Membedakan keduanya sungguh teramat mudah. Permasalah timbul ketika mata normal dan mampu melihat apa saja dengan nyata. Namun saat berhadapan dengan laut dan pantainya. Begitulah permisalannya. Apa yang dirasa menjadi keyakinan dipertahankan. Padahal bagi yang lain dianggap sebuah pelanggaran.
Ambil contoh sederhana. Si A mengatakan sebuah kesalahan yang telah B lakukan. Pertanyaannya, apakah diri si B langsung mengakui dan menyesali?
Jawabnya tidak! Butuh puluhan bahkan ribuan alasan untuk membenarkan perbuatannya. Alibi dibuat sedemikian rupa guna meyakinkan.
Kadang ketika gelombang laut sangat tinggi dan membahayakan keselamatan.
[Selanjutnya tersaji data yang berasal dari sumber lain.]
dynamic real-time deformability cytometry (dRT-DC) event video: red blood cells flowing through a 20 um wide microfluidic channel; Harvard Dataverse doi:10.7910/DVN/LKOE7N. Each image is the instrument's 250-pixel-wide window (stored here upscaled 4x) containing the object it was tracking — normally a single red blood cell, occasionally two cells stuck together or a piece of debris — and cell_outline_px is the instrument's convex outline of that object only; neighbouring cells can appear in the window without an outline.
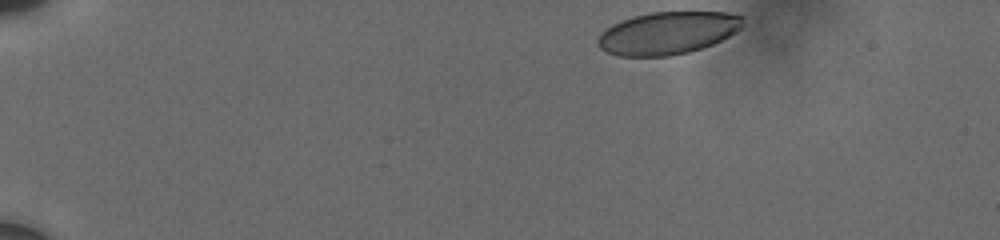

Barulah hadir kesadaran tentang pantai dan batu karang. Sementara karang tak akan pernah ke mana-mana. Ia siap didatangi dan siap melukai, bahkan menewaskan.
Demikianlah, kepalsuan begitu kuat memeluk pemiliknya hingga lupa bagaimana rasanya ketika baju tebal itu dilepaskan. Bagaimana ketika laut terpisah dari pantai. Kekhawatiran yang sungguh beralasan.